Alberta Cross are onstage at the Astoria so early that its practically a sound check. Tonight’s eventual sell-out audience can be cut some slack given it’s still three hours before The Shins are due.
The evening has a sleepy Sunday feel to it. Everyone has either been out the night(s) before and are recounting their excesses, or simply trying to shake into the mood of a gig on a dull evening. When you need a tonic of wake up juice you don’t want a plate of tofu.
Ok maybe that’s a little harsh on Alberta Cross. Their music is the important kind people ought to like: lo-fi blues and nu-folk with a coattail of anthemic rushes that makeup their short and sweet Thief & Heartbreaker EP, but they are a subdued ensemble of wallowy blues folk which seems to drift by aimlessly.

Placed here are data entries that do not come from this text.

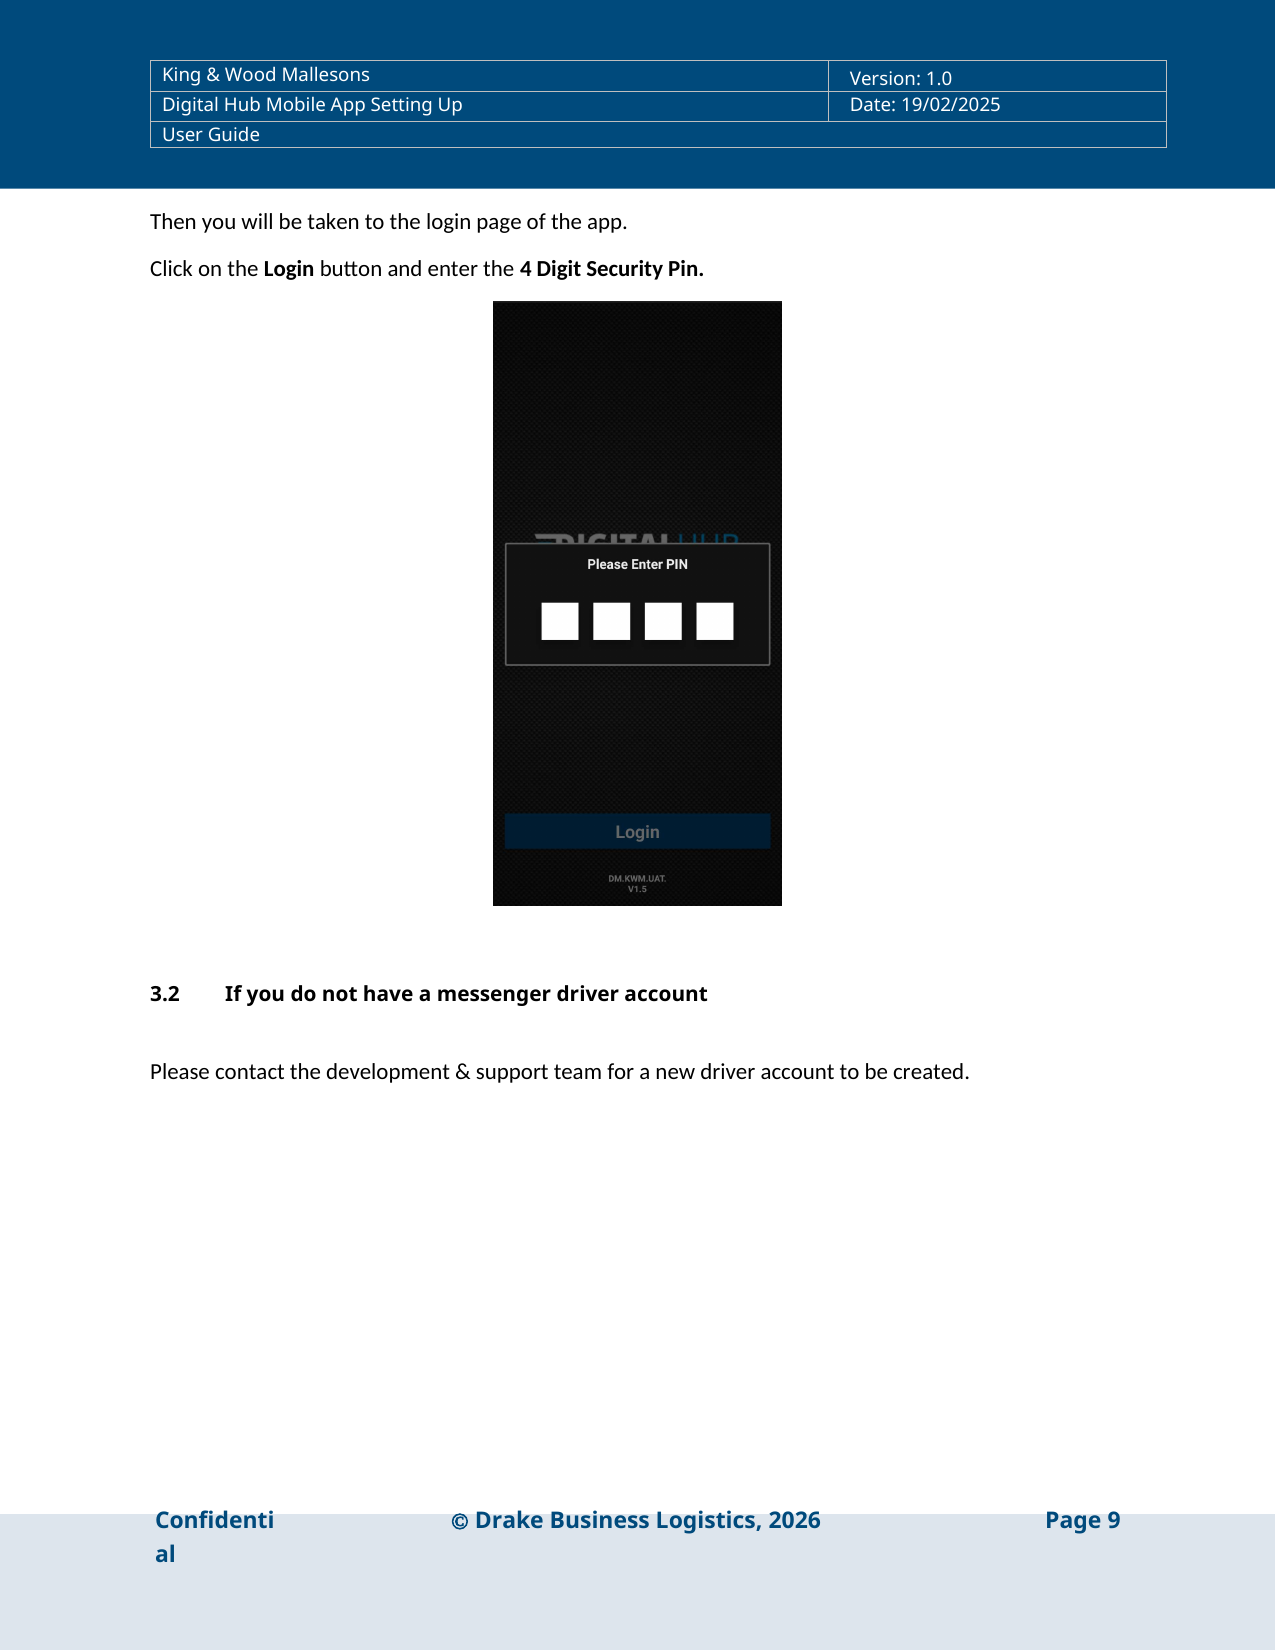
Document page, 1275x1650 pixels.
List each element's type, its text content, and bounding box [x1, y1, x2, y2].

subtitle If you do not have a messenger driver account [150, 979, 1125, 1008]
text Click on the Login button and enter the 4 Digit Security Pin. [150, 254, 1125, 282]
picture [493, 301, 782, 906]
text Then you will be taken to the login page of the app. [150, 207, 1125, 236]
text Please contact the development & support team for a new driver account to be created. [150, 1057, 1125, 1085]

I had hoped, prayed and sacrificed a goat midweek, that when The Shins came onstage they would do so with the four song salvo which opens their brilliant new long player Wincing the Night Away. It was a long shot, but they did just that.
It started promisingly, the lullaby intro to Sleeping Lessons ghosted the PA, lifting our spirits excitedly as James Mercer crooned those words: “Glow, melt and flow, eviscerate your fragile frame…” but as the song kicked in, so did Dave Hernandezs bass, exploding into a horrendous bubbling of snaps crackles.
It continued into Australia, revealing how flat the setup was tonight. The Shins seemed unconcerned and played through at breakneck speed, moving into Pam Berry and Phantom Limb. It lacked the emotion and the controlled delivery so prevalent on record.
Maybe that was the trade off. I’d never seen the Shins before this point, and imagined that the kind of euphoria you feel listening to their music would be migrated into a live environment pretty easily.
It wasn’t to be, even with a sparkling set list that mingled Oh, Inverted World’s indie-anthem Caring Is Creepy with The Modern Lovers’ Someone I Care About.
Their bow did eventually perk from its nosedive. The sing-along for New Slang and the crescendo-laden closer So Says I redeemed them in the end. Like all geniuses, flawed they may have been, great they still remain.